Semua orang terdiam, melongo mendengar ucapan Niko, sebelum akhirnya Hesti dan kedua temannya tertawa begitu keras. Sementara, Echa menggelengkan kepala bingung.

Hesti memandang Niko dan mencibir, “Niko, kamu tahu 9 miliar itu seberapa? Gajimu sebulan saja cuma 2,5 juta.” Dia lalu mendecakkan lidah. 

“Kalau kamu beneran bisa ngasih uang 9 miliar, aku akan menjadikan menantu kesayangan di rumah ini. Hahaha.”

“Benar begitu?” Niko bertanya sambil tersenyum sederhana.

Echa sebenarnya juga pusing melihat kekonyolan Niko. Suasana hatinya memburuk dengan cepat, “Niko, aku tunggu di luar,” ucapnya lalu melangkahkan kakinya.

Niko mengiyakan dan tidak berbicara lagi. Dia berjalan cepat menuju ke arah garasi mobil.

***

Duduk di belakang kemudi, Echa tengah gelisah. Dia tidak terlalu memikirkan dana miliaran untuk menghidupkan perusahaan keluarganya. Baginya yang paling penting dia harus segera mendapatkan uang 650 juta untuk pengobatan Papanya. Namun, masalahnya keluarga Hendra terkenal pelit dan perhitungan.

Melihat dari kaca, Niko merasakan kegelisahan Echa. Lantas dia pun kembali menawarkan, “Kalau Nona mau, Nona tidak perlu datang ke rumah Om Hendra. Aku akan bantu membayar biaya operasi Papa Nona.”

Mendengar ucapan konyol itu di tengah kegelisahannya, tentu saja membuat  Echa gampang emosi.

“Niko, kamu pikir ini lucu?” Mata tajam Echa tertuju pada Niko. “Tolong jangan ikut campur dengan masalah keluargaku,” peringatnya. 

“Aku serius, Nona. Aku tidak bergurau. Aku benar-benar ingin membantu kesulitan-kesulitan yang keluarga Nona alami.” Terlihat dari kaca mobil, ekspresi Niko benar-benar serius.

Echa merasa heran melihat sikap Niko hari ini. Biasanya lelaki itu penurut dan tidak suka membual. 
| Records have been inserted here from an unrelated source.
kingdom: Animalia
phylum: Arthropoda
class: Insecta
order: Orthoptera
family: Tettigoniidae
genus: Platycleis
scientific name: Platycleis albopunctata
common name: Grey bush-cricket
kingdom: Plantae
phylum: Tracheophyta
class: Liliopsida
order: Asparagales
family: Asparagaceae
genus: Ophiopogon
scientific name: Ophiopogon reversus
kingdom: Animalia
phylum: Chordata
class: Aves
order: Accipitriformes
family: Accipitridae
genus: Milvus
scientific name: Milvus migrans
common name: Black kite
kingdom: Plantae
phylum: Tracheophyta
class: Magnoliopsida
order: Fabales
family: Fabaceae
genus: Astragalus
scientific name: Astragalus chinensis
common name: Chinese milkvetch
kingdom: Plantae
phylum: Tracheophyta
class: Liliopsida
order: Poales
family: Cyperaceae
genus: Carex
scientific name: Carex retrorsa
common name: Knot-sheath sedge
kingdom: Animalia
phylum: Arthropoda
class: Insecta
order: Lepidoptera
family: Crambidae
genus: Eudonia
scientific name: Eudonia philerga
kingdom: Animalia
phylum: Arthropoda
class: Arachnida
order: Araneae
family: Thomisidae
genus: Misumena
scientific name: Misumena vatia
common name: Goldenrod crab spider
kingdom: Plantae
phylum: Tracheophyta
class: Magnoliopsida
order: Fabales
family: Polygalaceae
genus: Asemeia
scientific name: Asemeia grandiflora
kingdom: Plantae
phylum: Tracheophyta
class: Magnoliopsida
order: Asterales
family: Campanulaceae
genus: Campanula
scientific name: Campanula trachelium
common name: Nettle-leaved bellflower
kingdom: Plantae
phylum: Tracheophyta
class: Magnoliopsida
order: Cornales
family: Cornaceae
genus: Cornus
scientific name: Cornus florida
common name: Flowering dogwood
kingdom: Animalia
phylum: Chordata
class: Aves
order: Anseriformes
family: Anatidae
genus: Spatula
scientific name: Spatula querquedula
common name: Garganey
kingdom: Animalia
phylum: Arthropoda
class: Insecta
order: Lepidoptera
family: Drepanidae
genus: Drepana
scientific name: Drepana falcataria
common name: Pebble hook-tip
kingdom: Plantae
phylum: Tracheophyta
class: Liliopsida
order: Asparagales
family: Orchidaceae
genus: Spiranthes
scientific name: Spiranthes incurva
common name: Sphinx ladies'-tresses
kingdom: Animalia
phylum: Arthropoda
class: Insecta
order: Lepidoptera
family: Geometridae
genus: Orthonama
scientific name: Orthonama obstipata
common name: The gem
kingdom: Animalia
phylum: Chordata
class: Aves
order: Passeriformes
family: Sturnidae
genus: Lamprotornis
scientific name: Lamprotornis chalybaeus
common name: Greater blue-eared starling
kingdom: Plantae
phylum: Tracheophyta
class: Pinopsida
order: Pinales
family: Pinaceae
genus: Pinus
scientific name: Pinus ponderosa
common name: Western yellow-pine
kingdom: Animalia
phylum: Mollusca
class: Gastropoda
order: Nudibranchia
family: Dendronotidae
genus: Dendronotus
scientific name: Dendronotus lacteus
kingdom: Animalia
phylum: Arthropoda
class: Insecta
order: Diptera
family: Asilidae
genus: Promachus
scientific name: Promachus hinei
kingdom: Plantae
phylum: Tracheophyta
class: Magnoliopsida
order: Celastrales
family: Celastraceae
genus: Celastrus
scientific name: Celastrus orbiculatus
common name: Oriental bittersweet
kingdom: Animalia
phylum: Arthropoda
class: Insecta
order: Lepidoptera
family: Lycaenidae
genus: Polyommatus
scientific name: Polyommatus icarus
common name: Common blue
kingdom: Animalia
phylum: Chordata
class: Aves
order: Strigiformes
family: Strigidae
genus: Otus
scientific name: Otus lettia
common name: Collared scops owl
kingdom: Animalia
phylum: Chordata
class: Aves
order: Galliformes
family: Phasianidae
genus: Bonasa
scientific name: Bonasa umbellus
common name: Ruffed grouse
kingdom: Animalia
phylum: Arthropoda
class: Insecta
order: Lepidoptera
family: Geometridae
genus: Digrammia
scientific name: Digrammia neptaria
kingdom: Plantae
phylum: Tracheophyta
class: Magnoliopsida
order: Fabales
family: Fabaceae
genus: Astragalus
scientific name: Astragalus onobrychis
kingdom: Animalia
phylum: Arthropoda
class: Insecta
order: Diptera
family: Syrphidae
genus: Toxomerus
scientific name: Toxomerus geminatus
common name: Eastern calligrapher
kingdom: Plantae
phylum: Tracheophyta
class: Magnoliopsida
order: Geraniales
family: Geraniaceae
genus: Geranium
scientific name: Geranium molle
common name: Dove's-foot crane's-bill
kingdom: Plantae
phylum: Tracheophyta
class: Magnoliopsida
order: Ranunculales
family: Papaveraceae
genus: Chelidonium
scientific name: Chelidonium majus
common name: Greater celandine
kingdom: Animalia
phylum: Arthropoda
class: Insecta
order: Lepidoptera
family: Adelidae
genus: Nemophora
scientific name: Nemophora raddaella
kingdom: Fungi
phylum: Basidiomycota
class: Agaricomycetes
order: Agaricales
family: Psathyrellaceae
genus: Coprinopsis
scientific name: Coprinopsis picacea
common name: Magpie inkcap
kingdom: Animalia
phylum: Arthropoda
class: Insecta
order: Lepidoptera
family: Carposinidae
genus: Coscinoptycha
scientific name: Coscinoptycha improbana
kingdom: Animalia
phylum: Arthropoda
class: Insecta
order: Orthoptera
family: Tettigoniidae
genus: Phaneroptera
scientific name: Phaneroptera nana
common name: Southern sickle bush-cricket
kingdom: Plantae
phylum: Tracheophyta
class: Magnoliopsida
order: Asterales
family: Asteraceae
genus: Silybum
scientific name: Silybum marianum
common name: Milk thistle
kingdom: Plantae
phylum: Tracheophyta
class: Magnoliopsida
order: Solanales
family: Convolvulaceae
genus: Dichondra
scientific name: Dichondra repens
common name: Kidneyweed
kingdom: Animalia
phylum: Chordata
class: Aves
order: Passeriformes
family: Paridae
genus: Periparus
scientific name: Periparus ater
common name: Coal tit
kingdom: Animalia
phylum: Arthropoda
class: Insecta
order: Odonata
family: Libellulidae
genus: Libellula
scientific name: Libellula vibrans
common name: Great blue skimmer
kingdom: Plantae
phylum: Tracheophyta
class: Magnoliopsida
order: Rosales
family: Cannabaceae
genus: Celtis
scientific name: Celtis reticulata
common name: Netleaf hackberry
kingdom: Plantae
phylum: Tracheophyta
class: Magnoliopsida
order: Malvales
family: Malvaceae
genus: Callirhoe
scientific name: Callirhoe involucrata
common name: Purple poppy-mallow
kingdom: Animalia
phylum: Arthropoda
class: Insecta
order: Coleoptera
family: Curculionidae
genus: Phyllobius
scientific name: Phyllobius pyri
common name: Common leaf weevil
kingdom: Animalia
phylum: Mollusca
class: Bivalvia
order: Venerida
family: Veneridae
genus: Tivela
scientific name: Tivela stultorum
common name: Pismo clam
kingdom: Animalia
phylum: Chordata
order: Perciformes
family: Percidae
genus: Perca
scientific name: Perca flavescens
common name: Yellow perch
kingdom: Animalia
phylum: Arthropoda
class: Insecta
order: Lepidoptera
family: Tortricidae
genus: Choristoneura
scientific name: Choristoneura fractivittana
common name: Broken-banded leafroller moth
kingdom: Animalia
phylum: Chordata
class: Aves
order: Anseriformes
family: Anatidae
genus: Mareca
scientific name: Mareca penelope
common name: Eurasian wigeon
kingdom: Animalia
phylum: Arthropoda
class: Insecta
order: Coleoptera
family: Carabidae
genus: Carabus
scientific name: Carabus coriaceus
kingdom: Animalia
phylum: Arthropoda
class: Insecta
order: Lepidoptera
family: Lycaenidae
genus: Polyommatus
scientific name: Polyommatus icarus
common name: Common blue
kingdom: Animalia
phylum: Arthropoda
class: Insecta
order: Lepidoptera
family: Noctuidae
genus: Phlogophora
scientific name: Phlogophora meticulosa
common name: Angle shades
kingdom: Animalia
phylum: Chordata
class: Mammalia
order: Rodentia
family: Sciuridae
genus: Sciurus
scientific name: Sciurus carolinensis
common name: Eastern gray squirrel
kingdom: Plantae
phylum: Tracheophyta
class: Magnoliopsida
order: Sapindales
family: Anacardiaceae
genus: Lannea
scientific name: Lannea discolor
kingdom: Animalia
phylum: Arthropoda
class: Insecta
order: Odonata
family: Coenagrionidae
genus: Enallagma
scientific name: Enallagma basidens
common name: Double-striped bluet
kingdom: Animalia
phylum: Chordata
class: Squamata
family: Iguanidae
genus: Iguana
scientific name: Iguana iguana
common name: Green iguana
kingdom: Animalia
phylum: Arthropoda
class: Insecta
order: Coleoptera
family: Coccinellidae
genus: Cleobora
“Bagaimana, Nona?” Lagi-lagi ucapan Niko membuat Echa naik pitam.

Seolah menyadari suatu hal, mata Echa melebar dan berteriak tiba-tiba, “Hentikan mobilnya!”

“Ada apa, Nona?” tanya Niko.

“Aku bilang hentikan!” Wajah Echa terlihat jelas memerah.

“Baik-baik.” Niko segera menghentikan mobil di pinggir jalan. Dia tidak mengerti kenapa Echa tiba-tiba tampak benar-benar murka.

“Keluar kamu!” titah Echa dengan begitu dingin.

“Maksud Nona?” Niko memutar badan menatap Echa.

Wajah Echa semakin memerah, “Mulai detik ini kamu aku pecat!”